Task requirements: Every entry should come back exactly as written, minus the pictures.

Top of Dataset excerpts

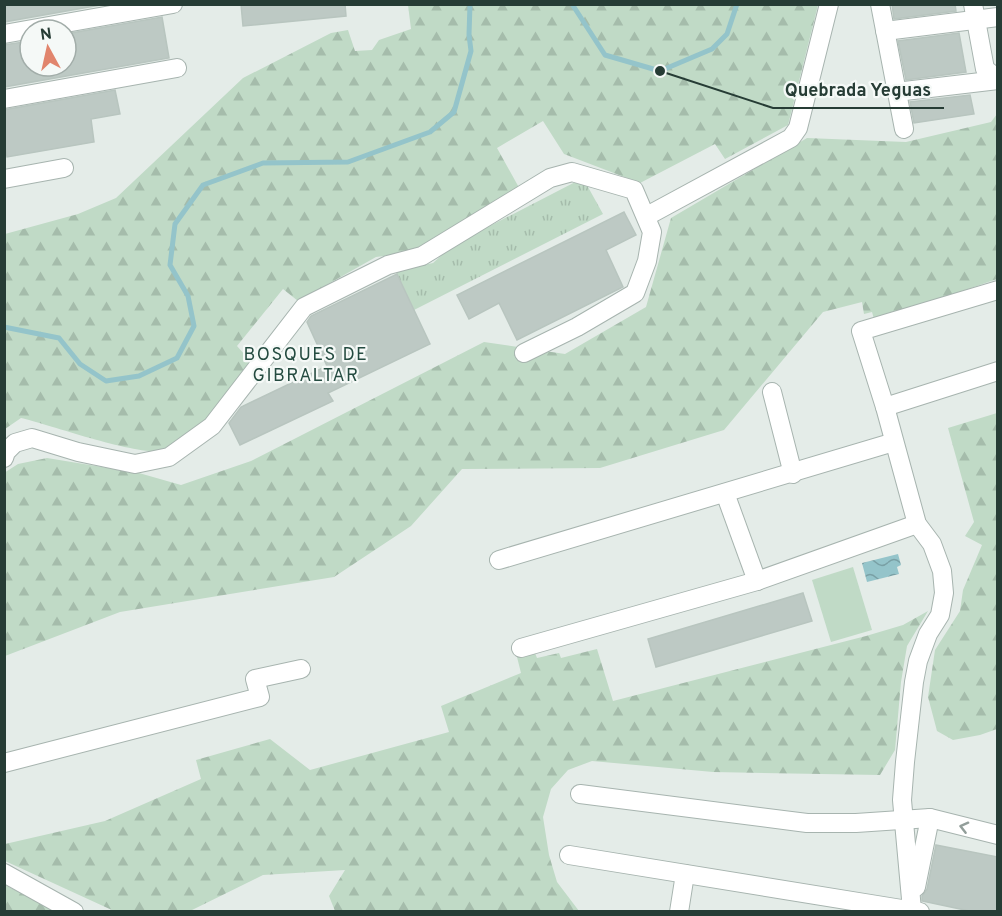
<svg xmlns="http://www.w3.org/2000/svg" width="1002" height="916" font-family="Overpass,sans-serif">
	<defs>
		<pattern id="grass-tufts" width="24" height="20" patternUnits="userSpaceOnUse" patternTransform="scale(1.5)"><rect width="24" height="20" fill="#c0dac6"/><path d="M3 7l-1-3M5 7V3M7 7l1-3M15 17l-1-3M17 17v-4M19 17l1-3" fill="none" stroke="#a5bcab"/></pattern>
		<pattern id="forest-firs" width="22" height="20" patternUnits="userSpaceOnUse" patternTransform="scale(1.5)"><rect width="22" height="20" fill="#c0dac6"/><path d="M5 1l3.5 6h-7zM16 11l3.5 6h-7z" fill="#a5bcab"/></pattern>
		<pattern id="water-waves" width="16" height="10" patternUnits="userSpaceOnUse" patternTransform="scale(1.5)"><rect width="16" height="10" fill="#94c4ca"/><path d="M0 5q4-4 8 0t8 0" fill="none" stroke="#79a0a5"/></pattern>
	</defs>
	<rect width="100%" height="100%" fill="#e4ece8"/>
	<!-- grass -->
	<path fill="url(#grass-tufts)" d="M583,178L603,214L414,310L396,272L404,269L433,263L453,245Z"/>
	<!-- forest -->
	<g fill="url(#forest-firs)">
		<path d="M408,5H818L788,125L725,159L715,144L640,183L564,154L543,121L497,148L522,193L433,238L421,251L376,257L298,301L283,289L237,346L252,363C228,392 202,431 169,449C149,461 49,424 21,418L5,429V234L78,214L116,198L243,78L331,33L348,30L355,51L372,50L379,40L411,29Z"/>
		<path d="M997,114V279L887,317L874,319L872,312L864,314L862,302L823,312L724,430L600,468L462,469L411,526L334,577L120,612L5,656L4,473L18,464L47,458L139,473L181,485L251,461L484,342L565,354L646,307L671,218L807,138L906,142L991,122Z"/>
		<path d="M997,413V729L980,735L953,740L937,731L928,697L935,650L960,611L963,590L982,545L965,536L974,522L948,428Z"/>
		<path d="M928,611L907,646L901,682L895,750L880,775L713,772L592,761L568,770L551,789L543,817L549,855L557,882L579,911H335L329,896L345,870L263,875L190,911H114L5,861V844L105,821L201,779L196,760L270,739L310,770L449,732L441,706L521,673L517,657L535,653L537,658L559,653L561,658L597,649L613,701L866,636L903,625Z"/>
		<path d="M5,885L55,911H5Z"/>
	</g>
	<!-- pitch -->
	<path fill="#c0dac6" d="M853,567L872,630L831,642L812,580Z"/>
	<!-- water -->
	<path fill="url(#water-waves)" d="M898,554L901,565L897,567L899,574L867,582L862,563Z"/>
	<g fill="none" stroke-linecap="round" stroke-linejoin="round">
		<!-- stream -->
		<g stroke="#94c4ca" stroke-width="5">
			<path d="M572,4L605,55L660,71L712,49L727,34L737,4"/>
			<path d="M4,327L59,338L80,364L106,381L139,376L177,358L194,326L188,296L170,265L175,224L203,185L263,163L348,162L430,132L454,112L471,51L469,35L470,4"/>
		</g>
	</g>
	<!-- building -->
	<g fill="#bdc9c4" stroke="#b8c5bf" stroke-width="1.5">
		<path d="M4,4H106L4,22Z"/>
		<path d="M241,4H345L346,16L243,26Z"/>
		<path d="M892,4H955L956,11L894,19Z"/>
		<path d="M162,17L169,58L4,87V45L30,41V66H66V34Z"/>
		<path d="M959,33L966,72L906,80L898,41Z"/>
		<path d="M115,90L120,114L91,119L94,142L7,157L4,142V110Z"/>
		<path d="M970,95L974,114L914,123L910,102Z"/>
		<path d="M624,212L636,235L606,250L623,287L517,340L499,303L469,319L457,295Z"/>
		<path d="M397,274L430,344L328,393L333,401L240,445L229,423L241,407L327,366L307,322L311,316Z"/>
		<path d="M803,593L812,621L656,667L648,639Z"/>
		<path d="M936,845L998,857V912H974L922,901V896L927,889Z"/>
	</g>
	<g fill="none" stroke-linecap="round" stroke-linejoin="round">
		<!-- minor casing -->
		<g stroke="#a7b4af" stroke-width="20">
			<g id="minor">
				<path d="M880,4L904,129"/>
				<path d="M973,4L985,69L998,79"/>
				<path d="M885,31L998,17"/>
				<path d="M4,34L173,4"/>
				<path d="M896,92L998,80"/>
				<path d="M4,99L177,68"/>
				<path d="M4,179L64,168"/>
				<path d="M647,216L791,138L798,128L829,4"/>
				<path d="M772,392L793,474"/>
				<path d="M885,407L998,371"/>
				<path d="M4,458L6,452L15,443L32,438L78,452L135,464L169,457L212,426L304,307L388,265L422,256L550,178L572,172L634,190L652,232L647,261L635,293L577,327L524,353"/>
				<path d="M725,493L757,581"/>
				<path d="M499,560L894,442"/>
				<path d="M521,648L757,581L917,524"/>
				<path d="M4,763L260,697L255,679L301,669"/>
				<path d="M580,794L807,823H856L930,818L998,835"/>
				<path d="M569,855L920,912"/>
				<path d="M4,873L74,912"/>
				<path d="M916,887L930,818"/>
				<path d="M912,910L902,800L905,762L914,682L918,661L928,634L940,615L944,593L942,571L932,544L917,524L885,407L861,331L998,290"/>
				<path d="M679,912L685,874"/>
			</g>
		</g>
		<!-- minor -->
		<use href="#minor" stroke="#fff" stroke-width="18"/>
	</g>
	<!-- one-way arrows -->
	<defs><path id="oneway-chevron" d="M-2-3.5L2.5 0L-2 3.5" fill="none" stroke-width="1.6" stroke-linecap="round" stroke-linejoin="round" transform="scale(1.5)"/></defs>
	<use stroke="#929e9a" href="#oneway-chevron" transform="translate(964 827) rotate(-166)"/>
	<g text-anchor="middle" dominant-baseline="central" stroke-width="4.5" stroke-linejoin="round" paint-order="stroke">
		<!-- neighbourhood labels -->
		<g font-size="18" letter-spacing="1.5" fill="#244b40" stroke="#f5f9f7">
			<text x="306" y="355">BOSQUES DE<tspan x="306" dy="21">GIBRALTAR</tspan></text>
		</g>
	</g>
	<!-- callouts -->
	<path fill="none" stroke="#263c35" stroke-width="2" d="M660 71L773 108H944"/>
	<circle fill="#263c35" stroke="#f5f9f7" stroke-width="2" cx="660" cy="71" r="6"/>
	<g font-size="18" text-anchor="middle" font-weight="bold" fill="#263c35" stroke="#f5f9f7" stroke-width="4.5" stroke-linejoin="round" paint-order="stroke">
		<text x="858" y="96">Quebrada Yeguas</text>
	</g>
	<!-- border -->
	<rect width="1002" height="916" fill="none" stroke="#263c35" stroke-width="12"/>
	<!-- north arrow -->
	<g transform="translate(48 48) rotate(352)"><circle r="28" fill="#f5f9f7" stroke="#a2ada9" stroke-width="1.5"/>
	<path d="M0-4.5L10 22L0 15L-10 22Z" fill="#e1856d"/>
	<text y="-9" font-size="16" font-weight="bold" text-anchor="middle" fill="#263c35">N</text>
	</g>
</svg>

Bottom of Dataset excerpts

Answer box:
<svg xmlns="http://www.w3.org/2000/svg" width="1002" height="916" font-family="Overpass,sans-serif">
	<defs>
		<pattern id="grass-tufts" width="24" height="20" patternUnits="userSpaceOnUse" patternTransform="scale(1.5)"><rect width="24" height="20" fill="#c0dac6"/><path d="M3 7l-1-3M5 7V3M7 7l1-3M15 17l-1-3M17 17v-4M19 17l1-3" fill="none" stroke="#a5bcab"/></pattern>
		<pattern id="forest-firs" width="22" height="20" patternUnits="userSpaceOnUse" patternTransform="scale(1.5)"><rect width="22" height="20" fill="#c0dac6"/><path d="M5 1l3.5 6h-7zM16 11l3.5 6h-7z" fill="#a5bcab"/></pattern>
		<pattern id="water-waves" width="16" height="10" patternUnits="userSpaceOnUse" patternTransform="scale(1.5)"><rect width="16" height="10" fill="#94c4ca"/><path d="M0 5q4-4 8 0t8 0" fill="none" stroke="#79a0a5"/></pattern>
	</defs>
	<rect width="100%" height="100%" fill="#e4ece8"/>
	<!-- grass -->
	<path fill="url(#grass-tufts)" d="M583,178L603,214L414,310L396,272L404,269L433,263L453,245Z"/>
	<!-- forest -->
	<g fill="url(#forest-firs)">
		<path d="M408,5H818L788,125L725,159L715,144L640,183L564,154L543,121L497,148L522,193L433,238L421,251L376,257L298,301L283,289L237,346L252,363C228,392 202,431 169,449C149,461 49,424 21,418L5,429V234L78,214L116,198L243,78L331,33L348,30L355,51L372,50L379,40L411,29Z"/>
		<path d="M997,114V279L887,317L874,319L872,312L864,314L862,302L823,312L724,430L600,468L462,469L411,526L334,577L120,612L5,656L4,473L18,464L47,458L139,473L181,485L251,461L484,342L565,354L646,307L671,218L807,138L906,142L991,122Z"/>
		<path d="M997,413V729L980,735L953,740L937,731L928,697L935,650L960,611L963,590L982,545L965,536L974,522L948,428Z"/>
		<path d="M928,611L907,646L901,682L895,750L880,775L713,772L592,761L568,770L551,789L543,817L549,855L557,882L579,911H335L329,896L345,870L263,875L190,911H114L5,861V844L105,821L201,779L196,760L270,739L310,770L449,732L441,706L521,673L517,657L535,653L537,658L559,653L561,658L597,649L613,701L866,636L903,625Z"/>
		<path d="M5,885L55,911H5Z"/>
	</g>
	<!-- pitch -->
	<path fill="#c0dac6" d="M853,567L872,630L831,642L812,580Z"/>
	<!-- water -->
	<path fill="url(#water-waves)" d="M898,554L901,565L897,567L899,574L867,582L862,563Z"/>
	<g fill="none" stroke-linecap="round" stroke-linejoin="round">
		<!-- stream -->
		<g stroke="#94c4ca" stroke-width="5">
			<path d="M572,4L605,55L660,71L712,49L727,34L737,4"/>
			<path d="M4,327L59,338L80,364L106,381L139,376L177,358L194,326L188,296L170,265L175,224L203,185L263,163L348,162L430,132L454,112L471,51L469,35L470,4"/>
		</g>
	</g>
	<!-- building -->
	<g fill="#bdc9c4" stroke="#b8c5bf" stroke-width="1.5">
		<path d="M4,4H106L4,22Z"/>
		<path d="M241,4H345L346,16L243,26Z"/>
		<path d="M892,4H955L956,11L894,19Z"/>
		<path d="M162,17L169,58L4,87V45L30,41V66H66V34Z"/>
		<path d="M959,33L966,72L906,80L898,41Z"/>
		<path d="M115,90L120,114L91,119L94,142L7,157L4,142V110Z"/>
		<path d="M970,95L974,114L914,123L910,102Z"/>
		<path d="M624,212L636,235L606,250L623,287L517,340L499,303L469,319L457,295Z"/>
		<path d="M397,274L430,344L328,393L333,401L240,445L229,423L241,407L327,366L307,322L311,316Z"/>
		<path d="M803,593L812,621L656,667L648,639Z"/>
		<path d="M936,845L998,857V912H974L922,901V896L927,889Z"/>
	</g>
	<g fill="none" stroke-linecap="round" stroke-linejoin="round">
		<!-- minor casing -->
		<g stroke="#a7b4af" stroke-width="20">
			<g id="minor">
				<path d="M880,4L904,129"/>
				<path d="M973,4L985,69L998,79"/>
				<path d="M885,31L998,17"/>
				<path d="M4,34L173,4"/>
				<path d="M896,92L998,80"/>
				<path d="M4,99L177,68"/>
				<path d="M4,179L64,168"/>
				<path d="M647,216L791,138L798,128L829,4"/>
				<path d="M772,392L793,474"/>
				<path d="M885,407L998,371"/>
				<path d="M4,458L6,452L15,443L32,438L78,452L135,464L169,457L212,426L304,307L388,265L422,256L550,178L572,172L634,190L652,232L647,261L635,293L577,327L524,353"/>
				<path d="M725,493L757,581"/>
				<path d="M499,560L894,442"/>
				<path d="M521,648L757,581L917,524"/>
				<path d="M4,763L260,697L255,679L301,669"/>
				<path d="M580,794L807,823H856L930,818L998,835"/>
				<path d="M569,855L920,912"/>
				<path d="M4,873L74,912"/>
				<path d="M916,887L930,818"/>
				<path d="M912,910L902,800L905,762L914,682L918,661L928,634L940,615L944,593L942,571L932,544L917,524L885,407L861,331L998,290"/>
				<path d="M679,912L685,874"/>
			</g>
		</g>
		<!-- minor -->
		<use href="#minor" stroke="#fff" stroke-width="18"/>
	</g>
	<!-- one-way arrows -->
	<defs><path id="oneway-chevron" d="M-2-3.5L2.5 0L-2 3.5" fill="none" stroke-width="1.6" stroke-linecap="round" stroke-linejoin="round" transform="scale(1.5)"/></defs>
	<use stroke="#929e9a" href="#oneway-chevron" transform="translate(964 827) rotate(-166)"/>
	<g text-anchor="middle" dominant-baseline="central" stroke-width="4.5" stroke-linejoin="round" paint-order="stroke">
		<!-- neighbourhood labels -->
		<g font-size="18" letter-spacing="1.5" fill="#244b40" stroke="#f5f9f7">
			<text x="306" y="355">BOSQUES DE<tspan x="306" dy="21">GIBRALTAR</tspan></text>
		</g>
	</g>
	<!-- callouts -->
	<path fill="none" stroke="#263c35" stroke-width="2" d="M660 71L773 108H944"/>
	<circle fill="#263c35" stroke="#f5f9f7" stroke-width="2" cx="660" cy="71" r="6"/>
	<g font-size="18" text-anchor="middle" font-weight="bold" fill="#263c35" stroke="#f5f9f7" stroke-width="4.5" stroke-linejoin="round" paint-order="stroke">
		<text x="858" y="96">Quebrada Yeguas</text>
	</g>
	<!-- border -->
	<rect width="1002" height="916" fill="none" stroke="#263c35" stroke-width="12"/>
	<!-- north arrow -->
	<g transform="translate(48 48) rotate(352)"><circle r="28" fill="#f5f9f7" stroke="#a2ada9" stroke-width="1.5"/>
	<path d="M0-4.5L10 22L0 15L-10 22Z" fill="#e1856d"/>
	<text y="-9" font-size="16" font-weight="bold" text-anchor="middle" fill="#263c35">N</text>
	</g>
</svg>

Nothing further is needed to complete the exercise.